- Your task
Return every line of the records below verbatim, with no pictures in the copy.

- Provided records
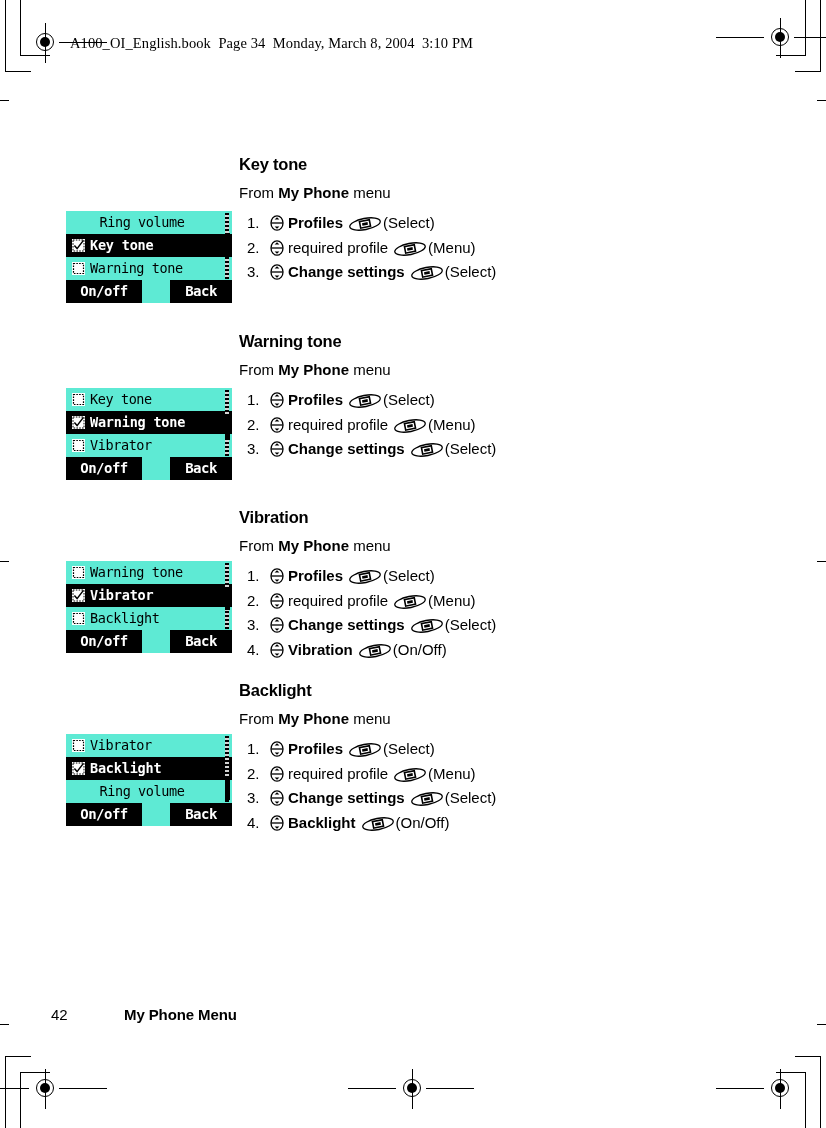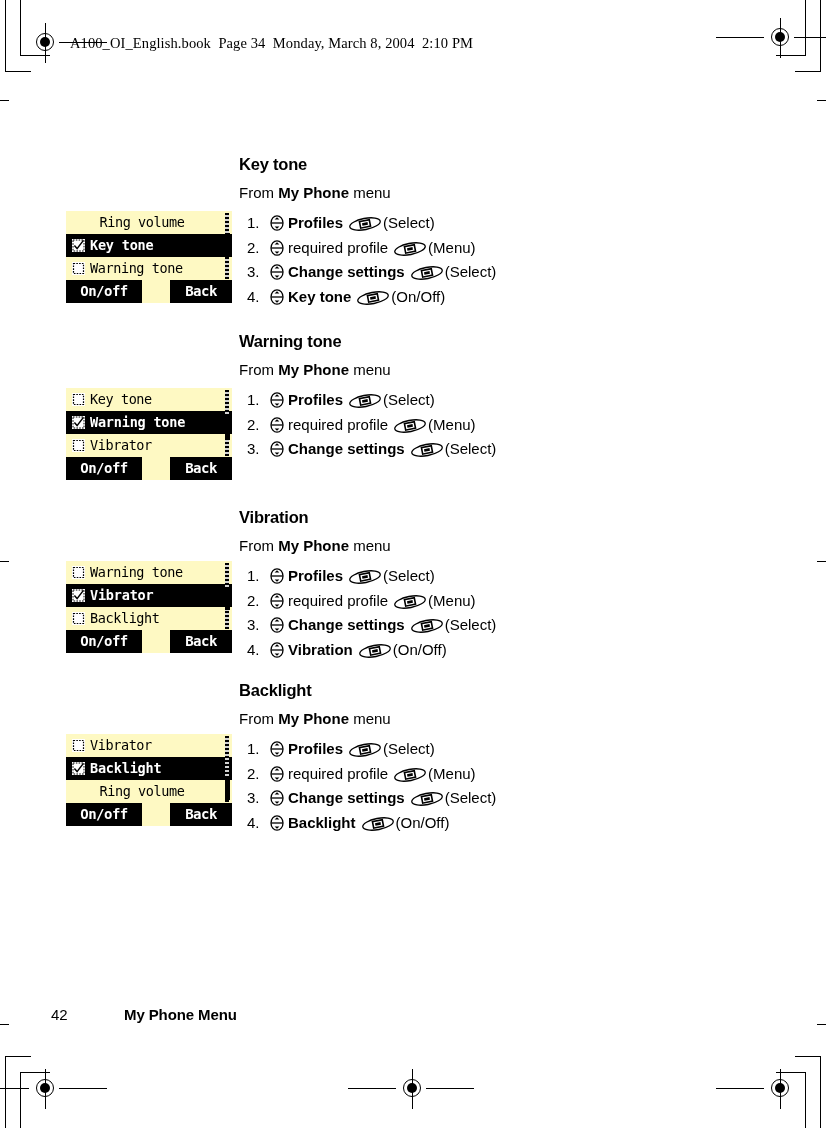--- a/index.html
+++ b/index.html
@@ -287,7 +287,7 @@
   </div>
 </div>
 
-<div class="header-text">A100_OI_English.book  Page 34  Monday, March 8, 2004  2:10 PM</div>
+<div class="header-text">A100_OI_English.book  Page 34  Monday, March 8, 2004  3:10 PM</div>
 
 <div class="content">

- Answer area
--- a/index.html
+++ b/index.html
@@ -287,7 +287,7 @@
   </div>
 </div>
 
-<div class="header-text">A100_OI_English.book  Page 34  Monday, March 8, 2004  2:10 PM</div>
+<div class="header-text">A100_OI_English.book  Page 34  Monday, March 8, 2004  3:10 PM</div>
 
 <div class="content">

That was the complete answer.